Tip One: Botox buyer beware
Recently, there have been several reports regarding DIY “botox-like” injectables, which can be purchased through the internet. A woman in Texas offered consumers a botox-like product called “Freeze,” complete with a “How-To” video, so consumers could administer the botulinum toxin themselves. The red-flags regarding this internet offering range from her unrealistically low pricing to her lack of knowledge regarding the potential side effects
Injectables the administration of a neurotoxin into the body
In this instance, the vendor was offering a 100 unit vial of “Freeze” for $139, where the physician cost for a 100 unit vial of Botox Cosmetic® is over $500. Equally, for Dysport, she was quoting $169 US for a 500 unit vial, where a 300 unit vial in the US is sold to physicians for $475. “As the saying goes, if it’s too good to be true, then it probably is,” says IAPAM Executive-Director Jeff Russell. “If you see someone selling a cosmetic injectable on the internet for a quarter of the cost to physicians, then the product is most likely counterfeit and you have no idea what is actually in it,” continues Russell.
Furthermore, “it’s important to ensure the vial being used is not counterfeit, look for the 3-d hologram to ensure it is the FDA approved product,” says Jeff Russell. Single-use vials of BOTOX Cosmetic® have a holographic film on the vial label that contains the name “Allergan” within horizontal lines of rainbow color. To see the hologram, rotate the vial back and forth between your fingers under a desk lamp or fluorescent light.
The FDA offers these salient “tips” to consumers considering botulinum toxin injectables:
Know what you are being injected with and make sure your health care professional is using only an FDA-approved product, purchased within the United States. Patients and doctors alike can verify that the product they are receiving is an FDA-approved and licensed botulinum toxin type A medical product.
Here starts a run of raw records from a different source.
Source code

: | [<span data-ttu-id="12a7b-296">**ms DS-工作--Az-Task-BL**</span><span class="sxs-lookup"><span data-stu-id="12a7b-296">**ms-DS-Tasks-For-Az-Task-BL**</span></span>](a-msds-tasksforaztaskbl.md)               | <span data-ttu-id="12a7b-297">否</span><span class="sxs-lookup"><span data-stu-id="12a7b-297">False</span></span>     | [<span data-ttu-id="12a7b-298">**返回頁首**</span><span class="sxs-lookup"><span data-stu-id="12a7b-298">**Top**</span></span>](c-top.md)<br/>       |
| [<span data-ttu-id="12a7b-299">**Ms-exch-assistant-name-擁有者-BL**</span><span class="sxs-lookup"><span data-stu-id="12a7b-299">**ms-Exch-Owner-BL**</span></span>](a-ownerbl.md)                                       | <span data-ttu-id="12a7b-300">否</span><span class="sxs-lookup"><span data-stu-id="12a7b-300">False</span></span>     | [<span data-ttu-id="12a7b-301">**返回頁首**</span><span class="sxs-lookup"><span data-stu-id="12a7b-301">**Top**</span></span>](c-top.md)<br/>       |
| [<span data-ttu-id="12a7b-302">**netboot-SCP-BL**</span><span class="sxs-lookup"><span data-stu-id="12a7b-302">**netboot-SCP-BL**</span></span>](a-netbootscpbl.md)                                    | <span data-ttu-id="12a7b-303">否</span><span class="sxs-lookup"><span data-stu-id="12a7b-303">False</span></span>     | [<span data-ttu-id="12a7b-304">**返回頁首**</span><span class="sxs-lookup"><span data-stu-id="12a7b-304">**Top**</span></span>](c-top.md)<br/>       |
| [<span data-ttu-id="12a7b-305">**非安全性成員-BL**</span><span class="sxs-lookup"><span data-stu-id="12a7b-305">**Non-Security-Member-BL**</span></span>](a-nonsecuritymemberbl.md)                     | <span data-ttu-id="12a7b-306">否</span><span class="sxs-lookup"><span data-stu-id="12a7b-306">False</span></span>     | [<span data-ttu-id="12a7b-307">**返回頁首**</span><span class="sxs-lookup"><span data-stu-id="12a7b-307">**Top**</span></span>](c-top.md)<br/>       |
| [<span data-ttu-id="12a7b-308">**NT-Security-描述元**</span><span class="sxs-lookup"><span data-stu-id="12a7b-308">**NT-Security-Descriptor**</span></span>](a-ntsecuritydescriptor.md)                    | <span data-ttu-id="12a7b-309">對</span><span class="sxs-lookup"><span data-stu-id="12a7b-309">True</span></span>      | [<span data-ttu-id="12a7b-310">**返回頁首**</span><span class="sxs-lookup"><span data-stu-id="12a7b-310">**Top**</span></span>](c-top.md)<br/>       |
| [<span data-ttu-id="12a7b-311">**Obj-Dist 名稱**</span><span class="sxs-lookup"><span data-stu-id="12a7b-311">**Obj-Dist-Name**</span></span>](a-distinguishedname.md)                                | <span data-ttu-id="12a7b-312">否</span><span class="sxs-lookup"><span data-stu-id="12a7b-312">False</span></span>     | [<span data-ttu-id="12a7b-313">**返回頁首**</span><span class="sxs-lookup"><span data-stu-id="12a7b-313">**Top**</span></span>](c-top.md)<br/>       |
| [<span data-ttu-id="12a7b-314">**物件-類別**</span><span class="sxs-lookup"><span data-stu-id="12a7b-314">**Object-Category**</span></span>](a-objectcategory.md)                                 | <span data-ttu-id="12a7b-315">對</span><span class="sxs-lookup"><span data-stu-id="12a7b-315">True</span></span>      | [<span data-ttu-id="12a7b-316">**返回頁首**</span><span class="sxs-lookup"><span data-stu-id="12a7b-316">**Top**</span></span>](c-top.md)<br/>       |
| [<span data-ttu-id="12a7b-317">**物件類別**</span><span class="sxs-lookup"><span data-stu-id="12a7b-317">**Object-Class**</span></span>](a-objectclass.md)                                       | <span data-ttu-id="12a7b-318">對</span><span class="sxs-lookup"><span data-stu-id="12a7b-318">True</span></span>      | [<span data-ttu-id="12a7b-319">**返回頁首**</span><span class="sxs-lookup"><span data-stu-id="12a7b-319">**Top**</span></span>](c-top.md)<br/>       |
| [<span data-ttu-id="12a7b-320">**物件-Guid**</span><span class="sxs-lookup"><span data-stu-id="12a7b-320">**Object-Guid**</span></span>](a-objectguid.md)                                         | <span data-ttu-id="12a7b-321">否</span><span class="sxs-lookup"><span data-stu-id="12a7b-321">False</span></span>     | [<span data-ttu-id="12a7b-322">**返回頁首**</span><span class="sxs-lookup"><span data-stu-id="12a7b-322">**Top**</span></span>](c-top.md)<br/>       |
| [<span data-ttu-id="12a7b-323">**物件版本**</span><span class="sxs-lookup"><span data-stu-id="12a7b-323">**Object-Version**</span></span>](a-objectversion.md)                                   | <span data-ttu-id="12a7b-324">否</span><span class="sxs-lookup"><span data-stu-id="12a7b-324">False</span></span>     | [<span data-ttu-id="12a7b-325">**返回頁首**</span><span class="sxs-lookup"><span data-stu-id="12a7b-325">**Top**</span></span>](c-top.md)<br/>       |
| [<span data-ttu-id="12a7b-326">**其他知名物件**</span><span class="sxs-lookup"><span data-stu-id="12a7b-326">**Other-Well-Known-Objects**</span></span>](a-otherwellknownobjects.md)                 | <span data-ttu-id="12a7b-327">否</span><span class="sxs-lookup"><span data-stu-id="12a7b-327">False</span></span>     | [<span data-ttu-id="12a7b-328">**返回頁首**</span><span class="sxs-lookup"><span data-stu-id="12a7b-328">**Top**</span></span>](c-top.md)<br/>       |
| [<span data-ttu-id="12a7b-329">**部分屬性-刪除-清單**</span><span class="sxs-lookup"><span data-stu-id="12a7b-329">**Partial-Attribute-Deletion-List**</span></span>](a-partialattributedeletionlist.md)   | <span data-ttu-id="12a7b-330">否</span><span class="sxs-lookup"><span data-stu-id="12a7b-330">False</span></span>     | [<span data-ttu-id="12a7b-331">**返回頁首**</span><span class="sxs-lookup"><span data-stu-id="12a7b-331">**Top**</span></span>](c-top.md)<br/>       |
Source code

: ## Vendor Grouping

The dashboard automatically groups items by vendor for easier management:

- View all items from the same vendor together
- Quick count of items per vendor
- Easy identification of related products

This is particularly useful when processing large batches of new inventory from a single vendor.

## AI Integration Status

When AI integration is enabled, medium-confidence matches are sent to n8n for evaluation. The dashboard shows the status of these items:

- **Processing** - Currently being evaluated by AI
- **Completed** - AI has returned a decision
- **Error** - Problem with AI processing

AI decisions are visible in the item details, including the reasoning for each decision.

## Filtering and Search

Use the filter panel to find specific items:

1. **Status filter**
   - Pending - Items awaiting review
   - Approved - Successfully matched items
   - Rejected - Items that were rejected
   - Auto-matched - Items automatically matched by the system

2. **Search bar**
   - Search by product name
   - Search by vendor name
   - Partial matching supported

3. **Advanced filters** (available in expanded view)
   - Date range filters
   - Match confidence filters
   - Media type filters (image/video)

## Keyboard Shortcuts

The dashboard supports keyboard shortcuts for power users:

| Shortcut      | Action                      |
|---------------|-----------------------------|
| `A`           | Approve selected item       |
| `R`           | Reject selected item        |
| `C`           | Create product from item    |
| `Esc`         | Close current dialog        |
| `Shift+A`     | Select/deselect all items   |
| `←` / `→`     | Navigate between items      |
If your doctor refuses to give you this information, look for another health care professional. As well, if your vial is not in English, this is another red flag. Some physicians buy their cosmetic injectables from Mexico and Canada where they often originate in China and Eastern Europe. These vials are not FDA approved, and therefore you have no idea what is actually in the vial. You should ask your provider if they purchased their injectable products directly from the US distributor.